[PROVIDED INFORMATION Boundary: Start]

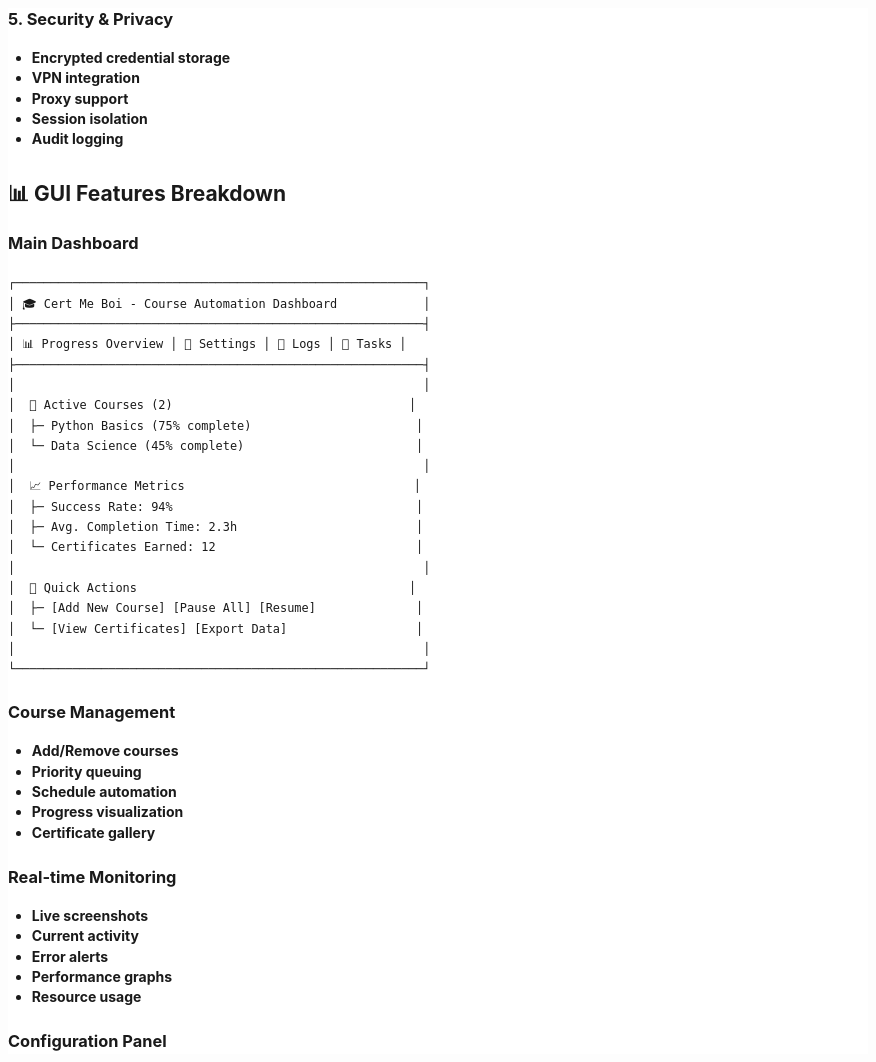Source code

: ### **5. Security & Privacy**

- **Encrypted credential storage**
- **VPN integration**
- **Proxy support**
- **Session isolation**
- **Audit logging**

## 📊 **GUI Features Breakdown**

### **Main Dashboard**

```
┌─────────────────────────────────────────────────────────┐
│ 🎓 Cert Me Boi - Course Automation Dashboard            │
├─────────────────────────────────────────────────────────┤
│ 📊 Progress Overview │ 🔧 Settings │ 📝 Logs │ 🎯 Tasks │
├─────────────────────────────────────────────────────────┤
│                                                         │
│  🚀 Active Courses (2)                                 │
│  ├─ Python Basics (75% complete)                       │
│  └─ Data Science (45% complete)                        │
│                                                         │
│  📈 Performance Metrics                                │
│  ├─ Success Rate: 94%                                  │
│  ├─ Avg. Completion Time: 2.3h                         │
│  └─ Certificates Earned: 12                            │
│                                                         │
│  🎯 Quick Actions                                      │
│  ├─ [Add New Course] [Pause All] [Resume]              │
│  └─ [View Certificates] [Export Data]                  │
│                                                         │
└─────────────────────────────────────────────────────────┘
```

### **Course Management**

- **Add/Remove courses**
- **Priority queuing**
- **Schedule automation**
- **Progress visualization**
- **Certificate gallery**

### **Real-time Monitoring**

- **Live screenshots**
- **Current activity**
- **Error alerts**
- **Performance graphs**
- **Resource usage**

### **Configuration Panel**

[PROVIDED INFORMATION Boundary: End]

** DESCRIPTION OF THE TASK **
Each record must be repeated exactly, and no picture may be carried over.

** RESPONSE BOX **
Source code

: ### **5. Security & Privacy**

- **Encrypted credential storage**
- **VPN integration**
- **Proxy support**
- **Session isolation**
- **Audit logging**

## 📊 **GUI Features Breakdown**

### **Main Dashboard**

```
┌─────────────────────────────────────────────────────────┐
│ 🎓 Cert Me Boi - Course Automation Dashboard            │
├─────────────────────────────────────────────────────────┤
│ 📊 Progress Overview │ 🔧 Settings │ 📝 Logs │ 🎯 Tasks │
├─────────────────────────────────────────────────────────┤
│                                                         │
│  🚀 Active Courses (2)                                 │
│  ├─ Python Basics (75% complete)                       │
│  └─ Data Science (45% complete)                        │
│                                                         │
│  📈 Performance Metrics                                │
│  ├─ Success Rate: 94%                                  │
│  ├─ Avg. Completion Time: 2.3h                         │
│  └─ Certificates Earned: 12                            │
│                                                         │
│  🎯 Quick Actions                                      │
│  ├─ [Add New Course] [Pause All] [Resume]              │
│  └─ [View Certificates] [Export Data]                  │
│                                                         │
└─────────────────────────────────────────────────────────┘
```

### **Course Management**

- **Add/Remove courses**
- **Priority queuing**
- **Schedule automation**
- **Progress visualization**
- **Certificate gallery**

### **Real-time Monitoring**

- **Live screenshots**
- **Current activity**
- **Error alerts**
- **Performance graphs**
- **Resource usage**

### **Configuration Panel**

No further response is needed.